# Remote Desktop over VPN Problems



## kevitay (Oct 27, 2009)

I am having the following problem when connecting to a Windows 2003 server on remote desktop over VPN. Here is the whole issue in outline format and what I’ve done to try and fix it. My ISP says everything is fine, and my IT department says everything is fine. Any other ideas?

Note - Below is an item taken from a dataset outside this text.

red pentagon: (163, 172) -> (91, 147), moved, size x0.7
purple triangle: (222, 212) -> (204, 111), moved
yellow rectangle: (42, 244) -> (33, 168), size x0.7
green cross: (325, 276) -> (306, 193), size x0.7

1.	The Windows VPN connects just fine, computer registers on company network.
2.	While connected I can continuously ping the server using the –t option. It drops a packet here and there but then picks right back up. All replies are within the 130ms range. I’ve let it go for 10-15 minutes successfully.
3.	Once I log onto the server via remote desktop the problem begins. Usually I can logon, and stay connected for anywhere from 15 seconds to a minute. As soon as I start to do something (open an application, check my email etc.) the remote desktop disconnects. It says it’s trying to reconnect but never does.
4.	Once the RD disconnects I can no longer log back into the server or even ping it. All requests time out.
5.	The VPN appears that it’s still connected but I cannot access anything. If I want to try logging back in I have to disconnect and reconnect VPN.
6.	Back to step one and the whole cycle begins again. This happens on both my XP desktop wired to my router, and on Win. 7 laptop connected over WiFi.

What I’ve done to try fixing this.
1.	Adjusted MTU on my router and computer registry for VPN and PPP (1200 showed no packet fragmentation on ping testing, but I experienced the same issue).
2.	Opened all firewall ports on the PC’s for remote desktop, VPN, PPP, everything I could find. Even tried turning my firewall off.
3.	Enabled port forwarding on my router for the same services listed above.
4.	Deleted VPN connection and created a new one.
5.	Unchecked ipv6 as an option on Windows 7 VPN configuration.
6.	Tried changing subnet mask for my local/home network as I’ve heard that could be an issue.

My setup
-Verizon DSL
-Linksys WRT54GS router.
-Windows 7 Laptop over wireless & Windows XP desktop wired to router.
-Remote server is located in the UK, I am in the US but I’ve never had these issues before. I used to connect via RSA but now just normal VPN.
-Local network IP 10.10.1.x mask 255.255.255.0 using DHCP from Linksys router.
-External Verizon IP 71.113.152.x mask 255.255.255.0
-PPP Adapter IP 10.8.1.x mask 255.255.255.255
-Remote network 10.11.23.x; I don’t know the mask on this because I cannot stay on the RD long enough to perform an ipconfig.

Is there something I’m missing, or anything else I can try?


----------



## 2xg (Aug 5, 2009)

Hi Kevitay...

Have you tried changing from dynamic to static IP on those problem computers? See if this helps. Try the -t option and ping see if you will get disconnections.


----------



## kevitay (Oct 27, 2009)

2x, thanks for the reply. I took your advice and tried using static IP's on both the laptop and desktop. Unfortunately I got the same result. The remote desktop drops as soon as I log in.


----------